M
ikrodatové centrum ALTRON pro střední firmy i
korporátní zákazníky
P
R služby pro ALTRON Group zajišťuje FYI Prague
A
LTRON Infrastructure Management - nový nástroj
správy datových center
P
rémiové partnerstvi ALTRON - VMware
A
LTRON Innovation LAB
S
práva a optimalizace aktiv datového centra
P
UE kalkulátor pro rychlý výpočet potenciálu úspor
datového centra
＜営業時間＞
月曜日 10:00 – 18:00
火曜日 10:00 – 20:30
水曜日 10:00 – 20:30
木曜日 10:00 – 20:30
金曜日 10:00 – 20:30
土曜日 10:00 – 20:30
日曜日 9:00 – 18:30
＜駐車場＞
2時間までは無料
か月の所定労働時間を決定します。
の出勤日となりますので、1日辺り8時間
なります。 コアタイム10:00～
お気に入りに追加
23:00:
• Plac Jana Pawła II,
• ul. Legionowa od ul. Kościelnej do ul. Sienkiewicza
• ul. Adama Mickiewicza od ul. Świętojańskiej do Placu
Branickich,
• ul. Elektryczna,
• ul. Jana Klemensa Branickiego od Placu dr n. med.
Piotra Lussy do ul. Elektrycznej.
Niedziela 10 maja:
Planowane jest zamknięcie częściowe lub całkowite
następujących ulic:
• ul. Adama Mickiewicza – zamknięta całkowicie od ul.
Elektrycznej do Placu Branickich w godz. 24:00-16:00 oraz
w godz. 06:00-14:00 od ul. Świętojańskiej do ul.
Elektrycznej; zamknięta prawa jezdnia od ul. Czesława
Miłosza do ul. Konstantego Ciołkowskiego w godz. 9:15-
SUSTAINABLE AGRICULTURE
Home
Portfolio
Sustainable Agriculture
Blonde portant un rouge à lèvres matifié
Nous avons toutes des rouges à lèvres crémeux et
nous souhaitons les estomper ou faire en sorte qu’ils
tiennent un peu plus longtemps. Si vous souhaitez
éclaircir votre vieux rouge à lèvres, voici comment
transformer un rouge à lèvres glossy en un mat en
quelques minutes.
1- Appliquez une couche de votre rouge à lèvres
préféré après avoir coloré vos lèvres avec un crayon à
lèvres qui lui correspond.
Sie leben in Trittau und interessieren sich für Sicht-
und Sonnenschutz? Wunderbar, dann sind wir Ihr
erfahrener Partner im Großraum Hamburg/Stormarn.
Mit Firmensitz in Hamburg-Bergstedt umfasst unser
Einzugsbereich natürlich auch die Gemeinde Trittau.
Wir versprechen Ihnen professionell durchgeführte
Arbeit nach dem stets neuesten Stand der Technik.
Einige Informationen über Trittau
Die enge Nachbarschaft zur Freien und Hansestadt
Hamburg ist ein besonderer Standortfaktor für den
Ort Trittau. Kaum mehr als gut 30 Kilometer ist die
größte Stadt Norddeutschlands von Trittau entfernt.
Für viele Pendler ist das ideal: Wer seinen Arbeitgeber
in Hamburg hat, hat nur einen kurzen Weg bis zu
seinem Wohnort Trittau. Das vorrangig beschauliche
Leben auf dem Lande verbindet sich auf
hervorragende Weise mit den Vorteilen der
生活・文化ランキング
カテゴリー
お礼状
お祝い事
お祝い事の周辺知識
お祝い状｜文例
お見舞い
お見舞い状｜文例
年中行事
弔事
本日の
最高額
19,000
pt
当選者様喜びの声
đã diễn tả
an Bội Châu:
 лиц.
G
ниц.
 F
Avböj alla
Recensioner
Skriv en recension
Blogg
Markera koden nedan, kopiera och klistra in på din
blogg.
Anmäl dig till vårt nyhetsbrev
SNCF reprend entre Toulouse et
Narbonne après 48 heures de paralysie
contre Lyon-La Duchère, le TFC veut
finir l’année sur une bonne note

□ □ □ □ □

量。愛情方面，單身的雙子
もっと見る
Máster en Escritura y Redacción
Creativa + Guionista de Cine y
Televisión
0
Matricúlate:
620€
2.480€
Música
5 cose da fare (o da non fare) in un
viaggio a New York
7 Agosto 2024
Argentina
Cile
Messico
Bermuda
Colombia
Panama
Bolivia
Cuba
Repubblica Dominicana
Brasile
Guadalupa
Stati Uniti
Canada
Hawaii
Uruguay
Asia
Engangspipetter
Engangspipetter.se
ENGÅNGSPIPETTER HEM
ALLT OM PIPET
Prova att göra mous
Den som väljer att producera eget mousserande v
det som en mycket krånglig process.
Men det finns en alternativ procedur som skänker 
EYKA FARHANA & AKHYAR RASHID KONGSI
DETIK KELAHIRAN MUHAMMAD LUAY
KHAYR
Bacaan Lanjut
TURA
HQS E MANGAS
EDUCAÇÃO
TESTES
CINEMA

□ □ □ □ □

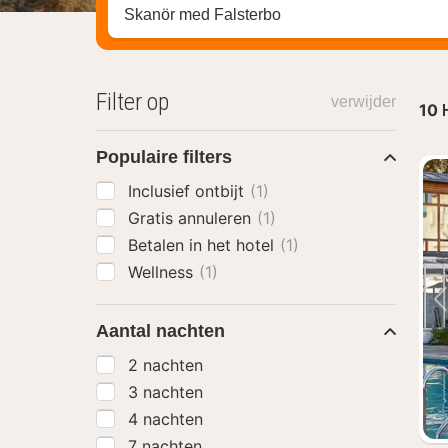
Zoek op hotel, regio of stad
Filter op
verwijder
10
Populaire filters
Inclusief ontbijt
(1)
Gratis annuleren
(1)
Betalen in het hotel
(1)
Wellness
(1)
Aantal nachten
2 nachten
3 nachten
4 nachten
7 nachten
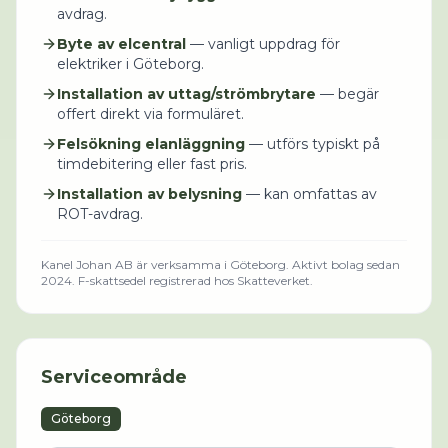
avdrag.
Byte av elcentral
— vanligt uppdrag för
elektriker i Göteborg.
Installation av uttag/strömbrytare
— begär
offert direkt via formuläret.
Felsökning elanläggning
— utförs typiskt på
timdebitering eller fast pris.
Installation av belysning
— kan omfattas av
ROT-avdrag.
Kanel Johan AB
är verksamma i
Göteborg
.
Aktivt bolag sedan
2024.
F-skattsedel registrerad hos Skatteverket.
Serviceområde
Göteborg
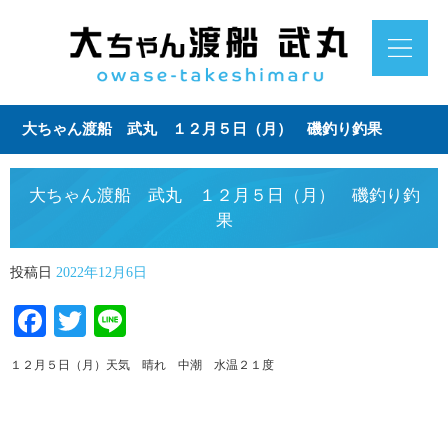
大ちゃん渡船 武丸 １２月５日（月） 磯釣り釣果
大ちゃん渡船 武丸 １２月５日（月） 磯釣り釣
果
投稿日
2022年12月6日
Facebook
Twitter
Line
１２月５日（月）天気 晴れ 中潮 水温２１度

□ □ □ □ □

◆ Request
Render the data lines as a JSON list of strings, one string per line and no blank lines, starting at the line that contains "大ちゃん渡船 武丸 １２月５日（月） 磯釣り釣果" and ending at the line that contains "１２月５日（月）天気 晴れ 中潮 水温２１度".

◆ Output below
[
  "大ちゃん渡船 武丸 １２月５日（月） 磯釣り釣果",
  "大ちゃん渡船 武丸 １２月５日（月） 磯釣り釣",
  "果",
  "投稿日",
  "2022年12月6日",
  "Facebook",
  "Twitter",
  "Line",
  "１２月５日（月）天気 晴れ 中潮 水温２１度"
]